A Pre-Conclave on WhatsApp?

Source: FSSPX News

In this pre-conclave period, there is a strange atmosphere in Rome that British journalist Damian Thompson describes for us: “Perhaps you can see the flash of a bishop’s ring as he taps a piece of gossip into WhatsApp.”

Because it’s important to know that “the Holy See employs world-class electronic spies, so everyone uses a private phone rather than the Vatican-issued ones. Even the phone-tappers are busy exchanging information,” Thompson explains.

Already the London building trial--as a result of which the former Substitute for the Vatican’s Secretariat of State, Cardinal Angelo Becciu, was sentenced to five years and six months in prison--has given us insight into the current morals of the curia.
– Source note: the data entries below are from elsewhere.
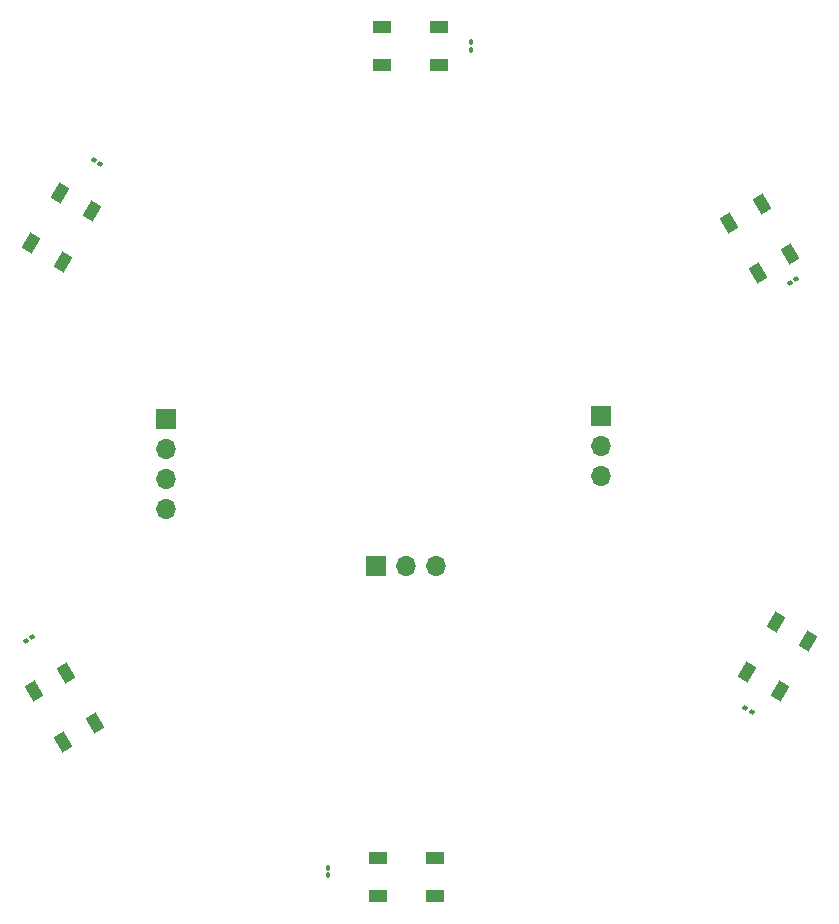
<source format=gbr>
%TF.GenerationSoftware,KiCad,Pcbnew,(6.0.4)*%
%TF.CreationDate,2022-04-25T15:33:24+02:00*%
%TF.ProjectId,HEX_PCB,4845585f-5043-4422-9e6b-696361645f70,rev?*%
%TF.SameCoordinates,Original*%
%TF.FileFunction,Soldermask,Top*%
%TF.FilePolarity,Negative*%
%FSLAX46Y46*%
G04 Gerber Fmt 4.6, Leading zero omitted, Abs format (unit mm)*
G04 Created by KiCad (PCBNEW (6.0.4)) date 2022-04-25 15:33:24*
%MOMM*%
%LPD*%
G01*
G04 APERTURE LIST*
G04 Aperture macros list*
%AMRoundRect*
0 Rectangle with rounded corners*
0 $1 Rounding radius*
0 $2 $3 $4 $5 $6 $7 $8 $9 X,Y pos of 4 corners*
0 Add a 4 corners polygon primitive as box body*
4,1,4,$2,$3,$4,$5,$6,$7,$8,$9,$2,$3,0*
0 Add four circle primitives for the rounded corners*
1,1,$1+$1,$2,$3*
1,1,$1+$1,$4,$5*
1,1,$1+$1,$6,$7*
1,1,$1+$1,$8,$9*
0 Add four rect primitives between the rounded corners*
20,1,$1+$1,$2,$3,$4,$5,0*
20,1,$1+$1,$4,$5,$6,$7,0*
20,1,$1+$1,$6,$7,$8,$9,0*
20,1,$1+$1,$8,$9,$2,$3,0*%
%AMRotRect*
0 Rectangle, with rotation*
0 The origin of the aperture is its center*
0 $1 length*
0 $2 width*
0 $3 Rotation angle, in degrees counterclockwise*
0 Add horizontal line*
21,1,$1,$2,0,0,$3*%
G04 Aperture macros list end*
%ADD10RoundRect,0.100000X-0.162583X-0.021603X0.062583X-0.151603X0.162583X0.021603X-0.062583X0.151603X0*%
%ADD11RotRect,1.500000X1.000000X300.000000*%
%ADD12R,1.700000X1.700000*%
%ADD13O,1.700000X1.700000*%
%ADD14RotRect,1.500000X1.000000X60.000000*%
%ADD15RoundRect,0.100000X-0.100000X0.130000X-0.100000X-0.130000X0.100000X-0.130000X0.100000X0.130000X0*%
%ADD16R,1.500000X1.000000*%
%ADD17RotRect,1.500000X1.000000X120.000000*%
%ADD18RoundRect,0.100000X-0.062583X-0.151603X0.162583X-0.021603X0.062583X0.151603X-0.162583X0.021603X0*%
G04 APERTURE END LIST*
D10*
%TO.C,C1*%
X75137744Y-88834000D03*
X75692000Y-89154000D03*
%TD*%
D11*
%TO.C,D3*%
X131662000Y-92530476D03*
X128890718Y-94130476D03*
X131340718Y-98374000D03*
X134112000Y-96774000D03*
%TD*%
D10*
%TO.C,C4*%
X130278872Y-135222000D03*
X130833128Y-135542000D03*
%TD*%
D12*
%TO.C,J3*%
X99060000Y-123190000D03*
D13*
X101600000Y-123190000D03*
X104140000Y-123190000D03*
%TD*%
D14*
%TO.C,D4*%
X130414718Y-132183524D03*
X133186000Y-133783524D03*
X135636000Y-129540000D03*
X132864718Y-127940000D03*
%TD*%
D15*
%TO.C,C2*%
X107024000Y-78852000D03*
X107024000Y-79492000D03*
%TD*%
D12*
%TO.C,J1*%
X81280000Y-110744000D03*
D13*
X81280000Y-113284000D03*
X81280000Y-115824000D03*
X81280000Y-118364000D03*
%TD*%
D16*
%TO.C,D5*%
X99150000Y-147930000D03*
X99150000Y-151130000D03*
X104050000Y-151130000D03*
X104050000Y-147930000D03*
%TD*%
D15*
%TO.C,C5*%
X94996000Y-148712000D03*
X94996000Y-149352000D03*
%TD*%
D17*
%TO.C,D6*%
X72483359Y-138049762D03*
X75254641Y-136449762D03*
X72804641Y-132206238D03*
X70033359Y-133806238D03*
%TD*%
D18*
%TO.C,C3*%
X134044093Y-99220000D03*
X134598349Y-98900000D03*
%TD*%
D12*
%TO.C,J2*%
X118110000Y-110490000D03*
D13*
X118110000Y-113030000D03*
X118110000Y-115570000D03*
%TD*%
D14*
%TO.C,D1*%
X69779359Y-95809762D03*
X72550641Y-97409762D03*
X75000641Y-93166238D03*
X72229359Y-91566238D03*
%TD*%
D16*
%TO.C,D2*%
X99494000Y-77572000D03*
X99494000Y-80772000D03*
X104394000Y-80772000D03*
X104394000Y-77572000D03*
%TD*%
D18*
%TO.C,C6*%
X69363651Y-129527500D03*
X69917907Y-129207500D03*
%TD*%
M02*

</source>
We will have thus learned that the first Auditor General of the Vatican, Libero Milone, had been dismissed in 2017 by Cardinal Becciu, because he had spied on the private financial affairs of senior Vatican officials, including his own.

In return, the first Auditor had affirmed that his office had been wiretapped and that his team’s computers and telephones were under surveillance. It was then discovered that Cardinal Becciu had made clandestine recordings of the Pope exposing State secrets.

And to crown it all: Archbishop Edgar Peña Parra, who replaced Cardinal Becciu in his position of Substitute after his ousting in 2018, did not deny also having hired external service providers to organize the electronic surveillance of other officials for the purposes of retaliation.

Since then, it isn’t strange that Damian Thompson is revealing to us the existence of very discreet meetings which are held, in Rome and elsewhere, to prepare for the succession of the Pope: “Some of the liberal ones [cardinals], who feel safe because they’re in favour with the ailing Pope Francis, can be seen comparing notes in a bar near the gates of the Vatican.”

On the other hand, “The conservative cardinals are more nervous: they gather at suppers in each other’s apartments or — if they can trust the fawning waiters not to betray them — in a favorite restaurant.” Hence there is widespread resorting to encrypted messaging services on private phones.

Does this seem exaggerated to you? Not by the operation of the Holy Ghost, but by the power of social networks...

These prelates could go from swapping the mitre for a headset with hidden microphones, libera nos Domine! From these connected papabili, libera nos Domine!